According to Proshare (SAYE & SIP report, 2024), the take-up for employee schemes is a little under 37 percent; so nearly two fifths of eligible employees are potentially becoming shareholders at the end of maturity processes. With a number this large, can issuers really afford to ignore a captive audience with multiple vested interests in the long-term success of their institution? With this group there are likely to be internal processes that could capture contact information. However, being able to remove the request for information from the working day will halt any impact to employee productivity.

With the advent of PISCES, and the consideration that employee schemes can be added into this, a web-based platform to engage the participants and to be able to derive data from that source, could be foundational in the development of these private companies. Furthermore, it could help accelerate the company to a position where they can IPO with confidence. They will know that the initial investors are supportive of the board, that the direction of the company is agreeable and that their feedback is not only noted but also acted upon providing confidence in the longevity of their investment.

The new normal

Stepping towards a future with key data-centric insights, will not only allow the issuers to gain valuable comprehension into the outlook of their shareholder base, but it will also stop any issues before they arise. Through engagement they may well be enticed back into the fray to invest more of their monies instead of stowing them away in a savings account.

For issuers and investors to develop adequately, in the ever-evolving landscape in which we are engaged, technology must move at pace. The current offerings on the market may suffice for now, but for the future, the need for continual development is here.

Delivery of such a solution is the new direction of travel for service providers.

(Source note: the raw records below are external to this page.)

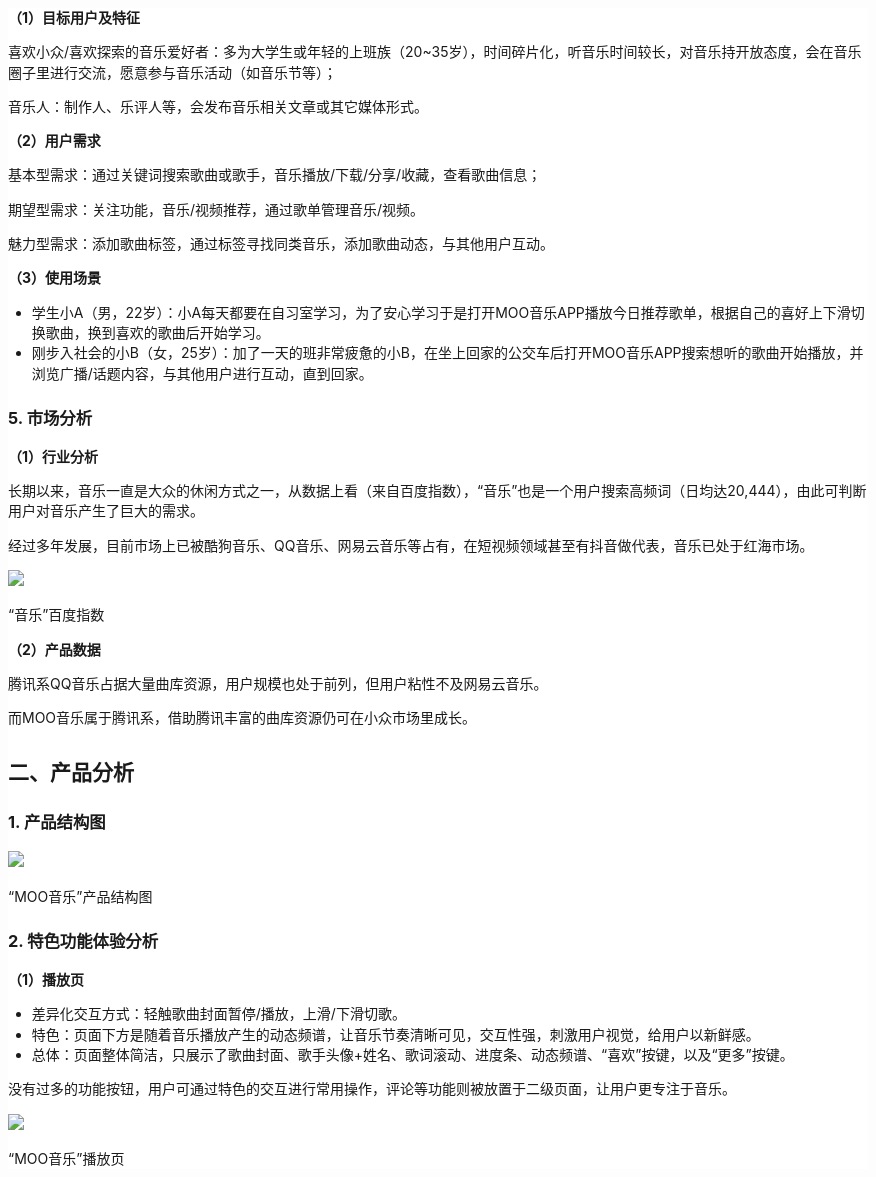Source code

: **（1）目标用户及特征**

喜欢小众/喜欢探索的音乐爱好者：多为大学生或年轻的上班族（20~35岁），时间碎片化，听音乐时间较长，对音乐持开放态度，会在音乐圈子里进行交流，愿意参与音乐活动（如音乐节等）；

音乐人：制作人、乐评人等，会发布音乐相关文章或其它媒体形式。

**（2）用户需求**

基本型需求：通过关键词搜索歌曲或歌手，音乐播放/下载/分享/收藏，查看歌曲信息；

期望型需求：关注功能，音乐/视频推荐，通过歌单管理音乐/视频。

魅力型需求：添加歌曲标签，通过标签寻找同类音乐，添加歌曲动态，与其他用户互动。

**（3）使用场景**

*   学生小A（男，22岁）：小A每天都要在自习室学习，为了安心学习于是打开MOO音乐APP播放今日推荐歌单，根据自己的喜好上下滑切换歌曲，换到喜欢的歌曲后开始学习。
*   刚步入社会的小B（女，25岁）：加了一天的班非常疲惫的小B，在坐上回家的公交车后打开MOO音乐APP搜索想听的歌曲开始播放，并浏览广播/话题内容，与其他用户进行互动，直到回家。

### 5\. 市场分析

**（1）行业分析**

长期以来，音乐一直是大众的休闲方式之一，从数据上看（来自百度指数），“音乐”也是一个用户搜索高频词（日均达20,444），由此可判断用户对音乐产生了巨大的需求。

经过多年发展，目前市场上已被酷狗音乐、QQ音乐、网易云音乐等占有，在短视频领域甚至有抖音做代表，音乐已处于红海市场。

![](https://image.woshipm.com/wp-files/2022/11/2TDF4C6TrDXgYLojvkIN.png)

“音乐”百度指数

**（2）产品数据**

腾讯系QQ音乐占据大量曲库资源，用户规模也处于前列，但用户粘性不及网易云音乐。

而MOO音乐属于腾讯系，借助腾讯丰富的曲库资源仍可在小众市场里成长。

## 二、产品分析

### 1\. 产品结构图

![](https://image.woshipm.com/wp-files/2022/11/EzChzJroMvEIzjTQHHrb.png)

“MOO音乐”产品结构图

### 2\. 特色功能体验分析

**（1）播放页**

*   差异化交互方式：轻触歌曲封面暂停/播放，上滑/下滑切歌。
*   特色：页面下方是随着音乐播放产生的动态频谱，让音乐节奏清晰可见，交互性强，刺激用户视觉，给用户以新鲜感。
*   总体：页面整体简洁，只展示了歌曲封面、歌手头像+姓名、歌词滚动、进度条、动态频谱、“喜欢”按键，以及“更多”按键。

没有过多的功能按钮，用户可通过特色的交互进行常用操作，评论等功能则被放置于二级页面，让用户更专注于音乐。

![](https://image.woshipm.com/wp-files/2022/11/wBOTeDbJyPLQu3nl3Wew.jpg)

“MOO音乐”播放页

Engaging shareholders in the most accessible and overt fashion, to include a range of views and perspectives in the future governance of the country’s biggest institutions, is going to become the new norm.

Evolution in the industry

The industry will naturally shift over the coming years. In order to ensure the continuation and possible increase of retail investment, new solutions will take centre stage. Shareholder groups are still concerned as to what this will mean for their members, ShareSoc (July 2025). This is now the time to provide investors with better access to senior leaders than has ever been before, to promote advocacy and ultimately investment.

The fundamental advantage, post report, is our collective clarity in understanding the next steps needed. We are working towards an industry framework that will clearly accommodate, and welcome, development of fully functioning tools to facilitate better relationships between shareholders and issuers.

We have the opportunity to focus on product development, surpassing what is currently available on the market, and the opportunity for first rate solutions to be launched to market to sustain and encourage investment beyond the advent of the new digital age. All of this works towards a purposeful, integrated and engaged future in IR and shareholder management. The next few years will certainly be interesting in determining the direction of travel for our industry as a whole.